Diabetes causes more than half the heart attacks in New Zealand, it's the single biggest cause of renal failure needing dialysis, and it often leads to lower limb amputation and blindness.

She says type 2 diabetes is increasing by 8 percent a year, and in Counties Manukau, which has a high Maori and Pacific population, it jumped 14 percent last year.

“Maori tend to get it at three times the rate of European New Zealanders. They tend to get it younger and unfortunately the awful part about is they often escalate towards developing complications a lot more quickly than other ethnicities,” Ms Baty says.

Lifestyle changes are the key to beating diabetes.


Waiariki MP Te Ururoa Flavell wants the government to put more schools into Te Kotahitanga, a professional development programme that gives teachers guidance on interacting with Maori students.

The former school principal says Te Kotahitanga addresses many of the problems identified in an Education Review Office report on Maori education.

“It's all about the relationship between the teacher and the students and how they relate to one another and how much credence is given in the school to things that are Maori. That seems to have made sense to have made changes and borne the results of lifting academic achievement as well as a focus on acknowledging and utilising the potential of young Maori students in schools,” Mr Flavell.

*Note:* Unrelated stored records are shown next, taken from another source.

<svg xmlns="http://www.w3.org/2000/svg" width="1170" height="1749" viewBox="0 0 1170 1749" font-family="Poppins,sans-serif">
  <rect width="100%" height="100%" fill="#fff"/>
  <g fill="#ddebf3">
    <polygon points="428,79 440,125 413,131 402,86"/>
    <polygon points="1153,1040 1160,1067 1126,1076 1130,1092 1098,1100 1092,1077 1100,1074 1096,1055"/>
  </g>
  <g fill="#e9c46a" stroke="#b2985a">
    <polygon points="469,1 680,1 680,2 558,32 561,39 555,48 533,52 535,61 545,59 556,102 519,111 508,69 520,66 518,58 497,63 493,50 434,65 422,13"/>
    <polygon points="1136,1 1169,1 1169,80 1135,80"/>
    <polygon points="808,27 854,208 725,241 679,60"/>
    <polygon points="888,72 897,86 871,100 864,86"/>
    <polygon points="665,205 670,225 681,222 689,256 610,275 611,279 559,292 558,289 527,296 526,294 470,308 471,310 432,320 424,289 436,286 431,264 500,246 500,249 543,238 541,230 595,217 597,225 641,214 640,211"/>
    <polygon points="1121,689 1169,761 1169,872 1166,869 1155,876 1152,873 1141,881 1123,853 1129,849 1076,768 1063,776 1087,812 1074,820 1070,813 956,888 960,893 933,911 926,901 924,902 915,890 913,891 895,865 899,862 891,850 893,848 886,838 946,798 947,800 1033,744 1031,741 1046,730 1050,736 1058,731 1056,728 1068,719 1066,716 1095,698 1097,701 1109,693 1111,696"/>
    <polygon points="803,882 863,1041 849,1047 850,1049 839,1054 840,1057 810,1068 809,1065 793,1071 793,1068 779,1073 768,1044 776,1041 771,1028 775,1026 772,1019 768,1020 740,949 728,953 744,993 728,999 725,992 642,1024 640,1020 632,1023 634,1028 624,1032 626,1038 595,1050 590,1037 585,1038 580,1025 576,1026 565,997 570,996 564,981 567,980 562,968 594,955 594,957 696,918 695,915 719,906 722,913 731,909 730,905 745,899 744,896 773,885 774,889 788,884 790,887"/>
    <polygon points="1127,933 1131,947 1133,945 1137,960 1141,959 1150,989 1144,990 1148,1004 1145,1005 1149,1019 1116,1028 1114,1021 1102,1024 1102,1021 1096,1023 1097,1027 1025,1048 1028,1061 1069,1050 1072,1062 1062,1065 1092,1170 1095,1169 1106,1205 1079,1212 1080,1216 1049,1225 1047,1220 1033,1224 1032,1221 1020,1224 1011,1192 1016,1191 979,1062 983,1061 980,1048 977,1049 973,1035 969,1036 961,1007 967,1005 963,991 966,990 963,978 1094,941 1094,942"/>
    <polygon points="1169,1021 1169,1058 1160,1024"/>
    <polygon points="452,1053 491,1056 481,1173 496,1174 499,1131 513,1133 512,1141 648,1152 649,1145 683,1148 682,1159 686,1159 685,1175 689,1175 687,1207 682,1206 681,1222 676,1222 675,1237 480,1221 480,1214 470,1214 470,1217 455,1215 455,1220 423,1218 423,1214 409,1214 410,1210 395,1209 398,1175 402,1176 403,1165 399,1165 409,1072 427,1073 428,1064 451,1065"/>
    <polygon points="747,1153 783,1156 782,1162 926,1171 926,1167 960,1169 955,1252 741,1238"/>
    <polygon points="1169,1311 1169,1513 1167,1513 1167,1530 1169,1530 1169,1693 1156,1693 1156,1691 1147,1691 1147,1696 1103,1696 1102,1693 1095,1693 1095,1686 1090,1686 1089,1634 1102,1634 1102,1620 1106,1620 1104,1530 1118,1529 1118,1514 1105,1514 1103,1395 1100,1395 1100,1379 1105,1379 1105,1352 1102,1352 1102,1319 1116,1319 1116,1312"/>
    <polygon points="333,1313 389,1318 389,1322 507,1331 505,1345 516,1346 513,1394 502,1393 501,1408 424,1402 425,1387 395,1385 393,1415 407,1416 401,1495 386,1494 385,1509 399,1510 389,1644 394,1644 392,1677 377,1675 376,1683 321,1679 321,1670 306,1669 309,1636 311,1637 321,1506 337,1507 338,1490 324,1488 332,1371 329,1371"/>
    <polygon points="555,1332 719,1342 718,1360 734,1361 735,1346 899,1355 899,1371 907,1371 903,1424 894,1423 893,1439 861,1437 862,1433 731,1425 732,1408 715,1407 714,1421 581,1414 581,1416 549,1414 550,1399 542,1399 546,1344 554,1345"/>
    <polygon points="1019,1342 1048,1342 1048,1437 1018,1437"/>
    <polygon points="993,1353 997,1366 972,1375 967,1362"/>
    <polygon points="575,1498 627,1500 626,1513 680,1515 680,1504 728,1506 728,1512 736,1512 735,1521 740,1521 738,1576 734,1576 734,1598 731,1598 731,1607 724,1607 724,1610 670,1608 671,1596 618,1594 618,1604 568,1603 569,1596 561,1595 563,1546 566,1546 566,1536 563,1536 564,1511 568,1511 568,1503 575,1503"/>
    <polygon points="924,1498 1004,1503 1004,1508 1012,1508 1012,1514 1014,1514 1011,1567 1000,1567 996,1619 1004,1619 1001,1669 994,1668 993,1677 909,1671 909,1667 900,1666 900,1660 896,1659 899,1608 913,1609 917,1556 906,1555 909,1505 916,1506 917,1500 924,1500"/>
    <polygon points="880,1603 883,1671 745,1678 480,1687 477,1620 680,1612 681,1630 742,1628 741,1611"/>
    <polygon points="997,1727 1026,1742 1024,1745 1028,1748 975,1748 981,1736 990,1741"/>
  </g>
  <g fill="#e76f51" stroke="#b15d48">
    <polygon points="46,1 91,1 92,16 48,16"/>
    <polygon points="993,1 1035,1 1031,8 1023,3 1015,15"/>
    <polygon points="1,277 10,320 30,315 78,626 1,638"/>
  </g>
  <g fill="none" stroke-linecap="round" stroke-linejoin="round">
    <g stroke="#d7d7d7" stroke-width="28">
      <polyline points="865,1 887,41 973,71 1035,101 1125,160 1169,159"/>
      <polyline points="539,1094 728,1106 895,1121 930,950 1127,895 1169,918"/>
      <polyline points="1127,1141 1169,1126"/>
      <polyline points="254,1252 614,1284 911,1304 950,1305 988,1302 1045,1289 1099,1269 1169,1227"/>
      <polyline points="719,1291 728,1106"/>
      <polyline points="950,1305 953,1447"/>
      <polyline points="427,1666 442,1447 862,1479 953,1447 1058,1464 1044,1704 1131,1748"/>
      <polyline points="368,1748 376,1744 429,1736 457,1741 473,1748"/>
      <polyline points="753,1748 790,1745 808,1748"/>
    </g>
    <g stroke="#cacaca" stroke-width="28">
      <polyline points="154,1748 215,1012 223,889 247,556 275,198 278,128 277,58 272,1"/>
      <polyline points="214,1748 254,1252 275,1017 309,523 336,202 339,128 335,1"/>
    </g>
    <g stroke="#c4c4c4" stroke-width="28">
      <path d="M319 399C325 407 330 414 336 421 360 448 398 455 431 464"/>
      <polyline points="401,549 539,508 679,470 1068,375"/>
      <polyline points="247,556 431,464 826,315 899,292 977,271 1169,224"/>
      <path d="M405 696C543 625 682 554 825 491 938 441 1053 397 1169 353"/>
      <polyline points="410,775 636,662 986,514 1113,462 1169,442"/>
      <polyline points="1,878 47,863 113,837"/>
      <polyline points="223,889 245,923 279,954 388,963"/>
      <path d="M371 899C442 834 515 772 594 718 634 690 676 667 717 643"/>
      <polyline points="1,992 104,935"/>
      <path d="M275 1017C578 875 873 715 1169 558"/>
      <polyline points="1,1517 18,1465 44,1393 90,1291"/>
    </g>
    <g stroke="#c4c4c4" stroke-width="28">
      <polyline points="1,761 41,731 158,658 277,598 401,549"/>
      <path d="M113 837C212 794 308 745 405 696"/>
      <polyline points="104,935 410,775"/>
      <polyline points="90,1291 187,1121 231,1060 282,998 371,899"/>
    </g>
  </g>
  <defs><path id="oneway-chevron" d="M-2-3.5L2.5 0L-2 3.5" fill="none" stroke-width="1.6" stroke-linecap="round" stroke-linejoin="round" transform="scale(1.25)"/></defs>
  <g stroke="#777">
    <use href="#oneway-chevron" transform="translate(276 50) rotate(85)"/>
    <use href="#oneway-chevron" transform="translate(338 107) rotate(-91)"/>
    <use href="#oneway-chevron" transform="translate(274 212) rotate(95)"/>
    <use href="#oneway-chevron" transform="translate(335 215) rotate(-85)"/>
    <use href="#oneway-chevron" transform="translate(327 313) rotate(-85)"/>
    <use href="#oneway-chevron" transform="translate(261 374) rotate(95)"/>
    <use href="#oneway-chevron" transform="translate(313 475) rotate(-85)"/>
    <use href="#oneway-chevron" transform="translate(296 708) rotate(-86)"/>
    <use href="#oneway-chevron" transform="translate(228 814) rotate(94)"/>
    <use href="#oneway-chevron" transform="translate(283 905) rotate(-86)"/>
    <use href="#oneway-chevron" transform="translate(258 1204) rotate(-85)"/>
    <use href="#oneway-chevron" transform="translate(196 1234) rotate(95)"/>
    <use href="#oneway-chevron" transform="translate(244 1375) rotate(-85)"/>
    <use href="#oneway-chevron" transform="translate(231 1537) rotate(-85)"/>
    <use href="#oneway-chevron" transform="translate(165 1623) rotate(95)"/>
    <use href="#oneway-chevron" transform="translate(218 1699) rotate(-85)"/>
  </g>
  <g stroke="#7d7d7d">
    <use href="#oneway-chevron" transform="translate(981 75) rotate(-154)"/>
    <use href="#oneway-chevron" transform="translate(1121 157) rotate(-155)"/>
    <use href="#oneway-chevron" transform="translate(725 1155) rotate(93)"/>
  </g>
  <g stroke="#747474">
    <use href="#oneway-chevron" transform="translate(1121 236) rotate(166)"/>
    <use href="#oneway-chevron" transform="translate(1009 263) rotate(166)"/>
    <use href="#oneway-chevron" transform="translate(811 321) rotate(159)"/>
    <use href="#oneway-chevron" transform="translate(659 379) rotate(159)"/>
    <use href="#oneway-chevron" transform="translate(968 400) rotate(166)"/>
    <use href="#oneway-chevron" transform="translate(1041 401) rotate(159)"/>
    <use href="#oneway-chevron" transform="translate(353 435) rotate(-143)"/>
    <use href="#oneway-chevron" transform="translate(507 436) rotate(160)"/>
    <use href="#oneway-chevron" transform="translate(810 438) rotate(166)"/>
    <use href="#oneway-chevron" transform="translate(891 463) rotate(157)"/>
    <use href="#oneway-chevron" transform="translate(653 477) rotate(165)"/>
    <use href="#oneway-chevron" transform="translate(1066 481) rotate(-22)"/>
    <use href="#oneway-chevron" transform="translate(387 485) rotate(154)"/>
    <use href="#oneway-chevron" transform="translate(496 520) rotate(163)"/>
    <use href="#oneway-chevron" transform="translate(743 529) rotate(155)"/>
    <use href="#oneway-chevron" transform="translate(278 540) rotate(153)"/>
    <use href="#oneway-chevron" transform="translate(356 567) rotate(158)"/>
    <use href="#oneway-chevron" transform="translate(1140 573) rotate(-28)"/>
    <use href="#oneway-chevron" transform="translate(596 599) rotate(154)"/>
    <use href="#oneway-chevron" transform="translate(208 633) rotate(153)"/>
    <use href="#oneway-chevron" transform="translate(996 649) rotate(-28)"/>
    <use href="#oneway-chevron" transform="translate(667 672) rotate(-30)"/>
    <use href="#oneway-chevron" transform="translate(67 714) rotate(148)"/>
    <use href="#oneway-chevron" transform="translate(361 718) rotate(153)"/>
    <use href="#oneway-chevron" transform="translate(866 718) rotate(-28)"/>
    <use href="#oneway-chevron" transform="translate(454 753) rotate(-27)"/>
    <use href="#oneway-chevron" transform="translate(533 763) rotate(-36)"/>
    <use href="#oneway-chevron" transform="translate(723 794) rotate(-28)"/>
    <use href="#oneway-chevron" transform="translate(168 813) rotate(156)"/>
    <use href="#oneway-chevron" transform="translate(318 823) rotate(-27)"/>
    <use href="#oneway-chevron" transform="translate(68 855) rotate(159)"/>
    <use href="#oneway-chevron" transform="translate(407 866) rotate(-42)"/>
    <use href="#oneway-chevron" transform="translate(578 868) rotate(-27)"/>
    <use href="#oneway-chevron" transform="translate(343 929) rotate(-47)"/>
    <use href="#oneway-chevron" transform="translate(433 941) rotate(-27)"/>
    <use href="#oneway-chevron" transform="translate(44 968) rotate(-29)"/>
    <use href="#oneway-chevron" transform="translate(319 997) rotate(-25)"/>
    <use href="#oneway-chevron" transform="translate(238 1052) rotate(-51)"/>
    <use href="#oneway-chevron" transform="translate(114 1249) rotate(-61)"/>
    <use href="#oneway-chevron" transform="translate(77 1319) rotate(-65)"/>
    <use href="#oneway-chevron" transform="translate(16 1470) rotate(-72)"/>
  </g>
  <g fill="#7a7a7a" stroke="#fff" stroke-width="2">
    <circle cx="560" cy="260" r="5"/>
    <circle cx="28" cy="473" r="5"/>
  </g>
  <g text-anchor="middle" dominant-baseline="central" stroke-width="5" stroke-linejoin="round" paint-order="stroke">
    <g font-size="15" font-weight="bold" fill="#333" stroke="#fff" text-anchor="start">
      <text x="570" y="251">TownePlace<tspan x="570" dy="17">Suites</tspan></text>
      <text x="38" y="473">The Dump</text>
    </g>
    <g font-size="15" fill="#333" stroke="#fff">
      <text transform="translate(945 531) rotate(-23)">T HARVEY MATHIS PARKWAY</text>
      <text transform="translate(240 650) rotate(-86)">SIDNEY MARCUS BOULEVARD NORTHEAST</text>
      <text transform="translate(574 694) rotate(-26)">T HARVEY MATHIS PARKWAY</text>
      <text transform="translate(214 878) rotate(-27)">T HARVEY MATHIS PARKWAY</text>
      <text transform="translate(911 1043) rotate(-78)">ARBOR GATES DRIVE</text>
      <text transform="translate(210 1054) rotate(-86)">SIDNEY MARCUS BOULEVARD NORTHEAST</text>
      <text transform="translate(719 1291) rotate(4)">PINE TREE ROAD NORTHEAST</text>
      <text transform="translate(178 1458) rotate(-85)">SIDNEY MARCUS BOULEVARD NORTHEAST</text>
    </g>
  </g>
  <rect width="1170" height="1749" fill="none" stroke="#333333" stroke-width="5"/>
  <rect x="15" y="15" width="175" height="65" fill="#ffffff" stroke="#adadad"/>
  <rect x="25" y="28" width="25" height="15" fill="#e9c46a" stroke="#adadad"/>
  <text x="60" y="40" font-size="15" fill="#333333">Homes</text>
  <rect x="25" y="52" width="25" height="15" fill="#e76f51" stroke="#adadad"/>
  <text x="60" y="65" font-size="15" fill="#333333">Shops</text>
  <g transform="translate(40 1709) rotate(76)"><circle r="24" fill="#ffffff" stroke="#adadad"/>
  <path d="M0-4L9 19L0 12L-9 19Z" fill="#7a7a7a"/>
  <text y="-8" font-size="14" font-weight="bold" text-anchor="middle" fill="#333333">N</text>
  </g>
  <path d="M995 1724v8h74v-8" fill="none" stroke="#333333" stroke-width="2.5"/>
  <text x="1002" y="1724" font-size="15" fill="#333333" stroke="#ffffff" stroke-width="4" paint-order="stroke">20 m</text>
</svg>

Residents of part of the Auckland super city may have to get used to new – or rather old – names for some of their neighbourhoods.

The Puketapapa community board covers Mr Roskill, and one of its candidates stirred up a controversy by suggesting the name also be applied to the main shopping precinct at the junction of Mt Albert and Dominion Roads.

Kaumauta Sonny Rauwhero says the idea would need the approval of tangata whenua, but he has no sympathy with objectors who say they can’t pronounce the name.

"When I went to school I had to learn Pakeha to a degree. I used to speak my language too, I had to, so I suppose that’s reciprocal. I had to, so do they,” Mr Rauwhero says.